Just days after Ronald Reagan's landslide victory, the president-elect's "kitchen cabinet" of longtime friends and confidants rejected a proposal initiated by former treasury secretary William Simon urging Reagan to make a few quick Cabinet appointments -- including that of Simon.
Instead, the "kitchen cabinet" worked at a slower pace to prepare lists of several recommendations for each Cabinet post, lists that went to Reagan last week. According to authoriatative sources, the president-elect decided on "several" Cabinet selections at his Pacific Palisades home Monday. The sources declined to reveal any names.
The proposal for speedier appointments, according to informed sources, was actually pressed by Simon's stauch friend and admirer Justin Dart, chairman of Dart Industries Inc. and a longtime Reagan intimate.

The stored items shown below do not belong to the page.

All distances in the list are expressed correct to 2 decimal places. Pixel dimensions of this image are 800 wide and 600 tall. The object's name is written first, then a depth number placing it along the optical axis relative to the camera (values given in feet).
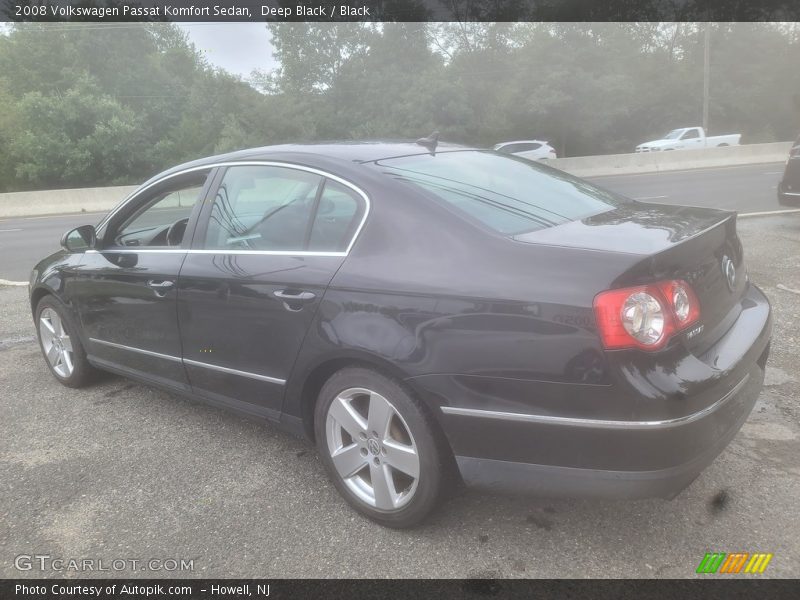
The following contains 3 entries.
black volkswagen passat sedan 6.91
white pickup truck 93.66
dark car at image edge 28.12
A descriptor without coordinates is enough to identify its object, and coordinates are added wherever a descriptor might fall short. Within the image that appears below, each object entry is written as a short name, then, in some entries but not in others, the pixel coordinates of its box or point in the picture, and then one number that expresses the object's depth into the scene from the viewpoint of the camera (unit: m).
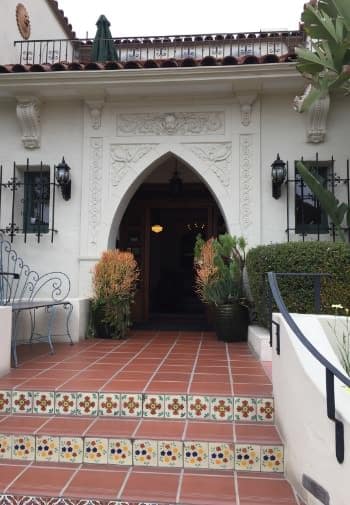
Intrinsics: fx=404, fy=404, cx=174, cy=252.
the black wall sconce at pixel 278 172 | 5.98
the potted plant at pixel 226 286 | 5.80
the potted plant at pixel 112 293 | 5.91
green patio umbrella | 7.13
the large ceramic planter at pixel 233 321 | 5.74
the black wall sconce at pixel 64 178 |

Simon, an active member of the board of directors of Dart Industries and also a member of the Reagan "kitchen cabinet," attended the Nov. 7 meeting where this proposal was considered.
According to these sources, Dart proposed to the group that it quickly give Reagan one name as a recommended secretary of the treasury -- Simon -- one name for attorney general -- William French Smith, Reagan's personal lawyer -- and three names for each of the remaining Cabinet posts.
Dart said Reagan should be encouraged to move quickly on his Cabinet appointments to avoid a lot of political pressures later, and to give the new appointees a running start on their jobs in Washington.
However, according to a source who was present at the meeting, "We slept on it for a while and then common sense prevailed." The "kitchen cabinet" decided not to rush the process, and to give Reagan a range of choices for every Cabinet job, as Reagan himself had originally requested. "What if Reagan didn't want to appoint the one choice we gave him?" this source asked.
According to informed sources, the idea of speedy selection of the Cabinet was also backed by George Shultz and Alan Greenspan, like Simon veterans of the Nixon-Ford administrations and would-be members of the Reagan administration. Questioned about this yesterday, however, Shultz said, "I haven't advocated anything."
Reportedly, Simon feared that if he were not named quickly to the Cabinet, the many people in the Republican Party whom he has alienated over the years would mobilize opposition that could sabotage his appointment. Opposition to Simon has materialized in recent days. According to Monday's Wall Street Journal, former president Ford may have warned Reagan that Simon's abrasive personality makes him a difficult Cabinet colleague.
Simon now works for a Saudi Arabian prince, Suliman Saleh Olayan, helping the Saudi invest petrodollars in the West. He was in Saudi Arabia yesterday and could not be reached for comment.
According to numerous sources close to Reagan, Simon is extremely anxious for a place in the new administration. Though he had expressed interest in running the Pentagon or the State Department, he is willing to go back to the Treasury, which he ran in 1974-77. Dart, who is an avid Simon admirer, has said publicly that as far as he was concerned, Simon was the first, second and third choice for the Treasury post.
Reagan himself does not have a particularly close relationship with Simon, according to knowledgeable sources, but the president-elect is expected to put great weight on the recommendations of the "kitchen cabinet" group, which includes his oldest friends and counselors and some prominent members of the Republican establishment.
At a meeting Monday in Reagan's Pacific Palisades home, the president-elect reviewed the group's recommendations with Vice President-elect George Bush and other advisers, including prospective White House aides James A. Baker III, Edwin Meese III and Michael Deaver; Sen. Paul Laxalt (r-Nev.); campaign manager William Casey; executive talent scout E. Pendleton James, and campaign press secretary Lyn Nofziger.
According to one informed source, Reagan went through the list name by name and listened to "rather straight-forward advice on each candidate" from those present in his living room.Reagan decided on "several" choices for Cabinet posts, the source said, refusing to elaborate.